### Information
-----
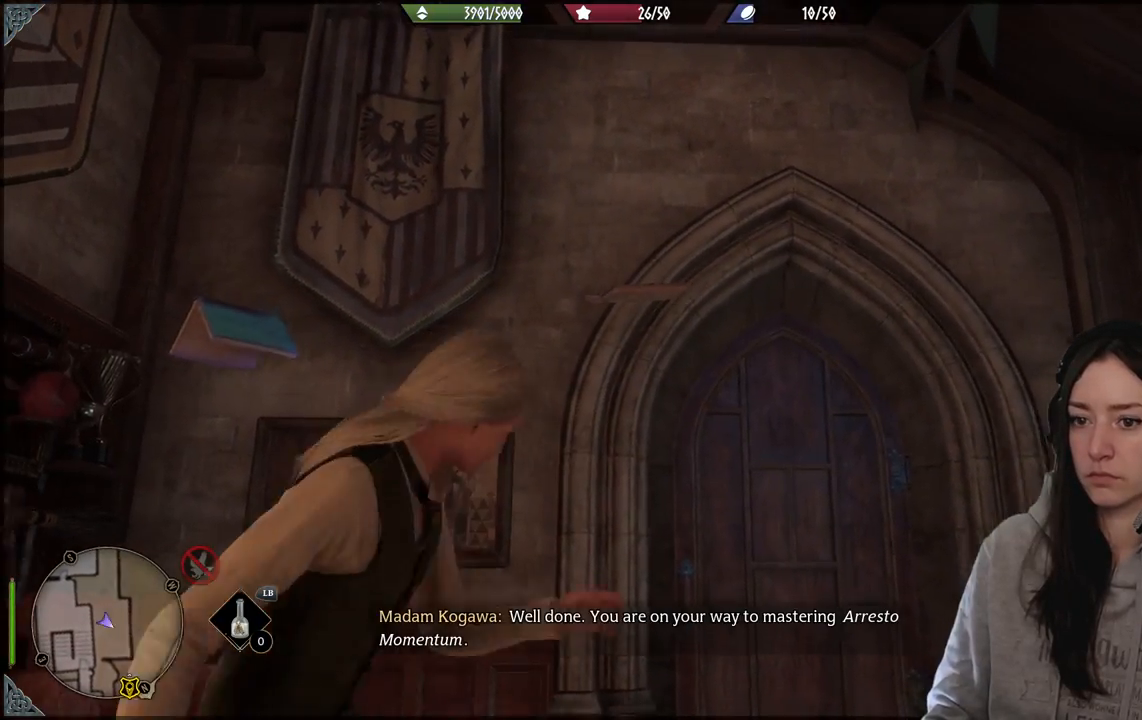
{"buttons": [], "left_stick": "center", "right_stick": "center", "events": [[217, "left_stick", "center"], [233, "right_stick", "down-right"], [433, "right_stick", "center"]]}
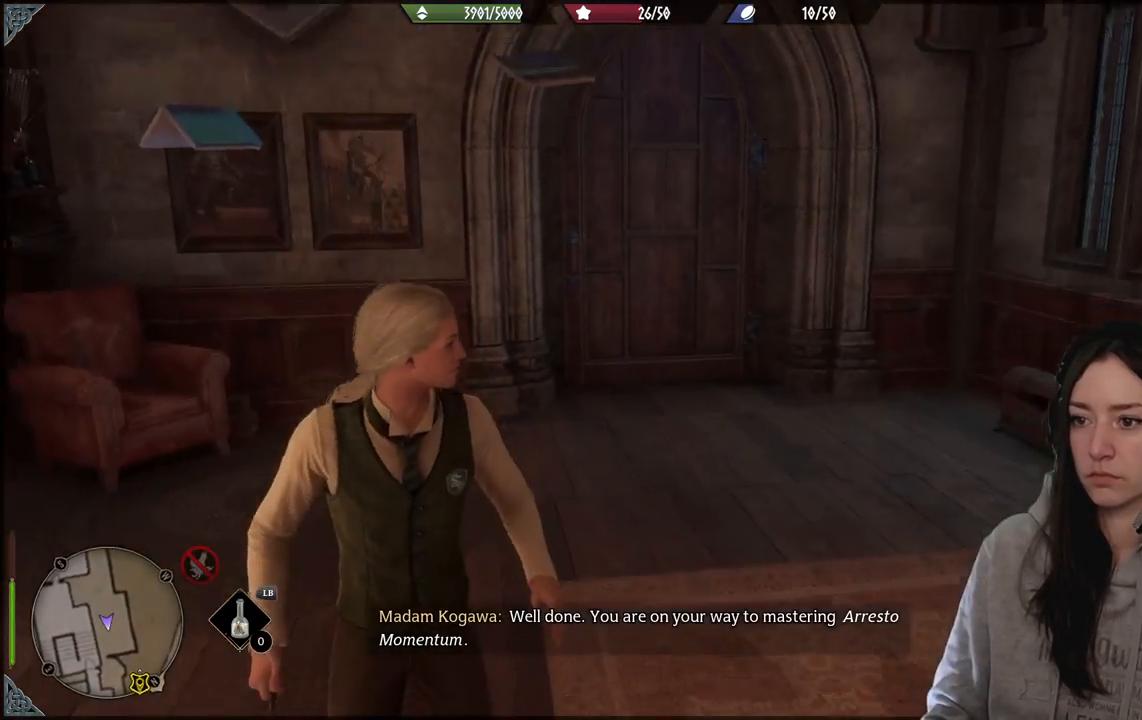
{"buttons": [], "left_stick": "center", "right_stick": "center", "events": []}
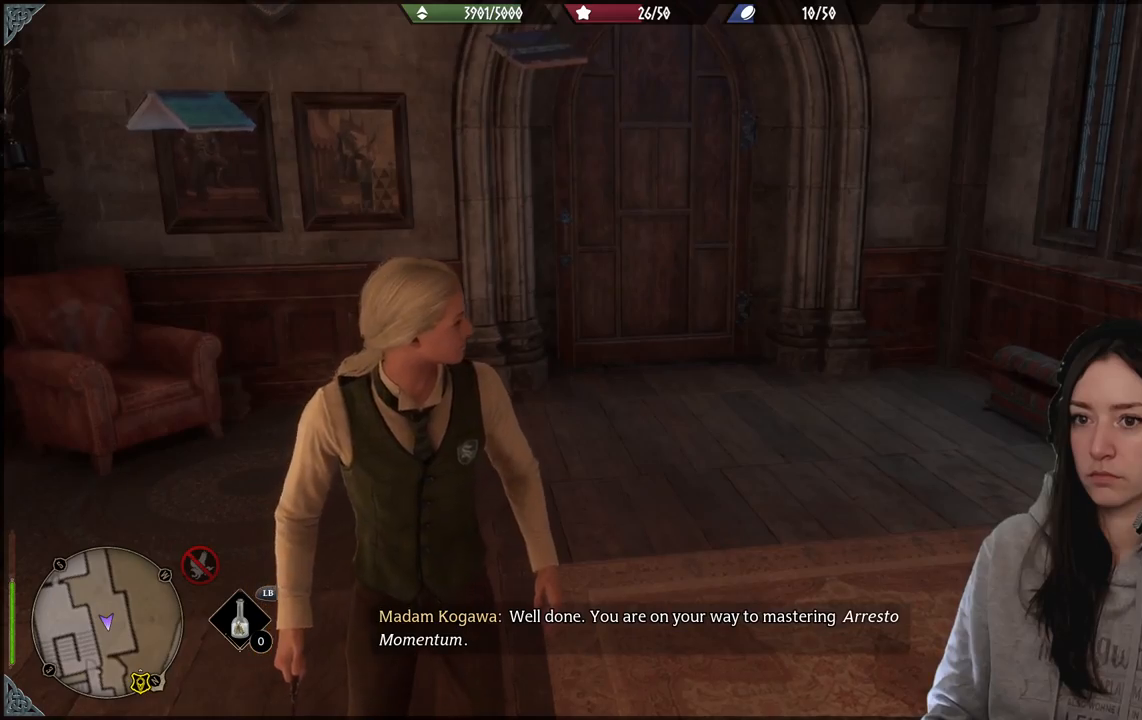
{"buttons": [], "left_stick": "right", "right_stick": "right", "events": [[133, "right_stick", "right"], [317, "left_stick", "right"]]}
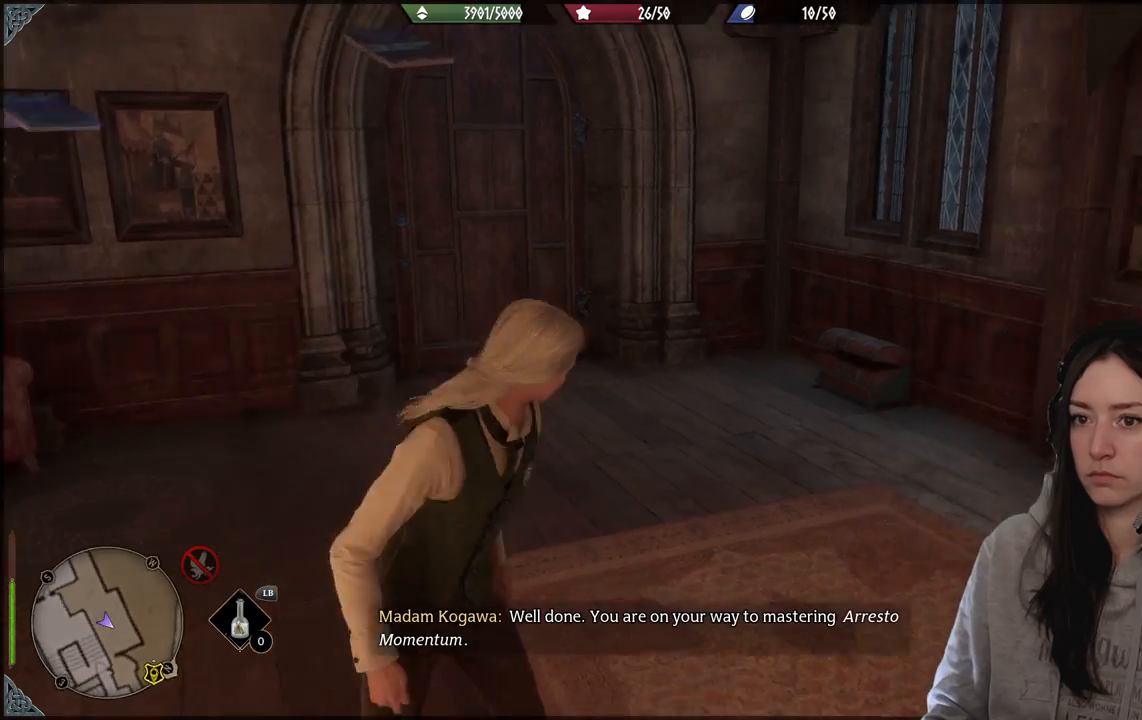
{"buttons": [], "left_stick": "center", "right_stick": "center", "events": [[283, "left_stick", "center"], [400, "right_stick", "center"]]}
-----
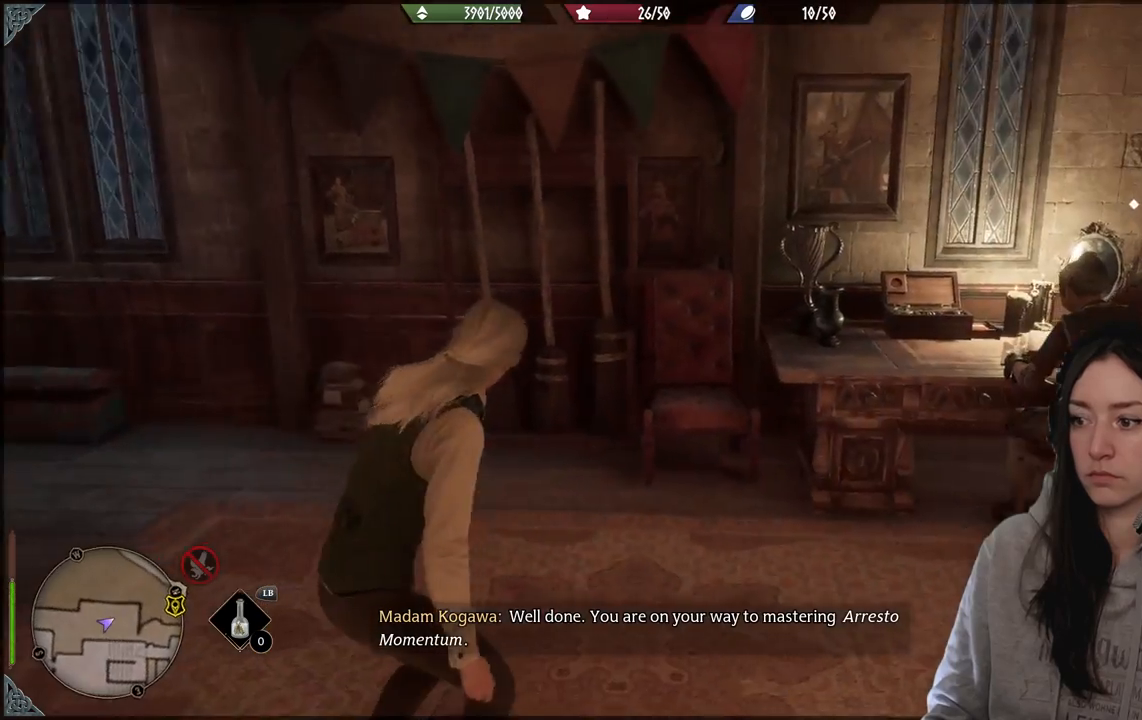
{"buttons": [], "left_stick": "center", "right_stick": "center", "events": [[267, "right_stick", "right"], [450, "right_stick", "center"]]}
-----
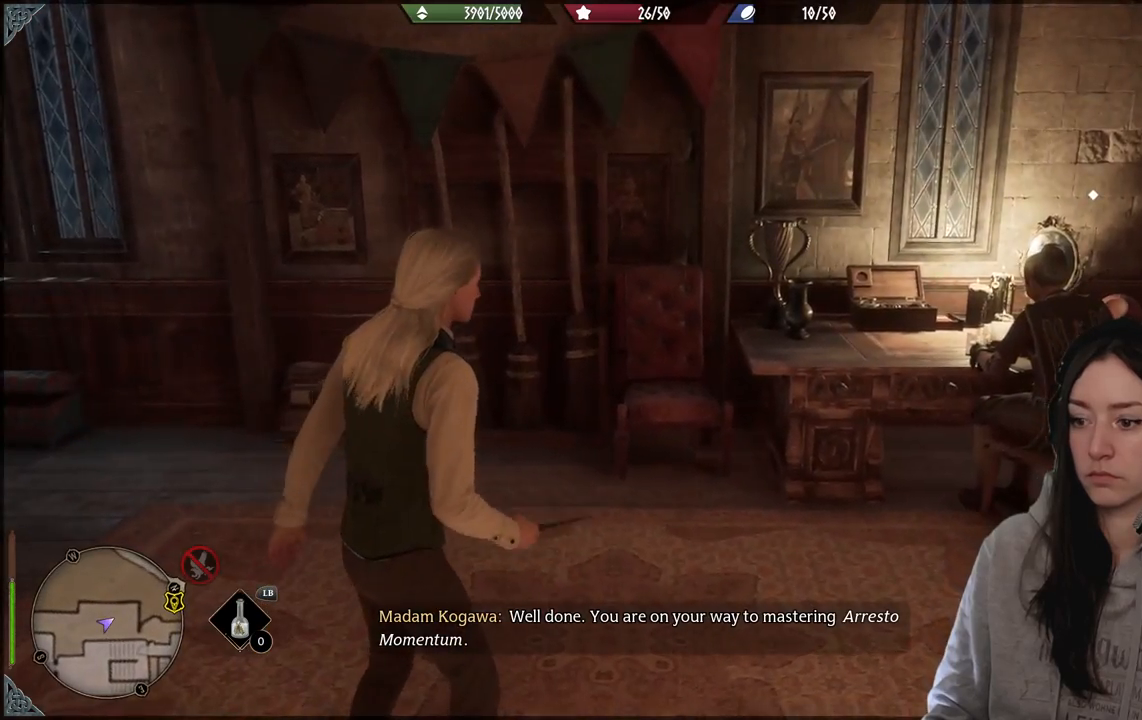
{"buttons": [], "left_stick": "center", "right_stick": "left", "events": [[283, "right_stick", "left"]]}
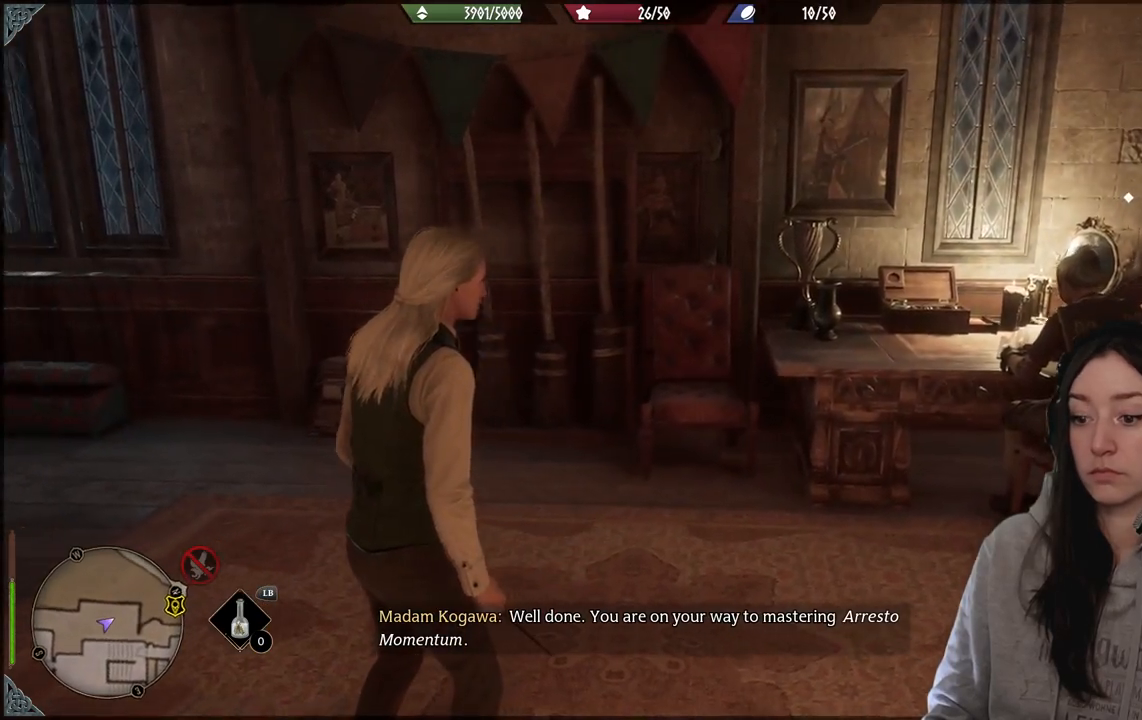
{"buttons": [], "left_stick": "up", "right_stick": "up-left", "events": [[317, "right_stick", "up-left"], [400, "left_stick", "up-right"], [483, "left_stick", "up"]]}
-----
### Brief
If a line in the listing contains the string "center", copy it.

### Output for this exercise
{"buttons": [], "left_stick": "center", "right_stick": "center", "events": [[217, "left_stick", "center"], [233, "right_stick", "down-right"], [433, "right_stick", "center"]]}
{"buttons": [], "left_stick": "center", "right_stick": "center", "events": []}
{"buttons": [], "left_stick": "center", "right_stick": "center", "events": [[283, "left_stick", "center"], [400, "right_stick", "center"]]}
{"buttons": [], "left_stick": "center", "right_stick": "center", "events": [[267, "right_stick", "right"], [450, "right_stick", "center"]]}
{"buttons": [], "left_stick": "center", "right_stick": "left", "events": [[283, "right_stick", "left"]]}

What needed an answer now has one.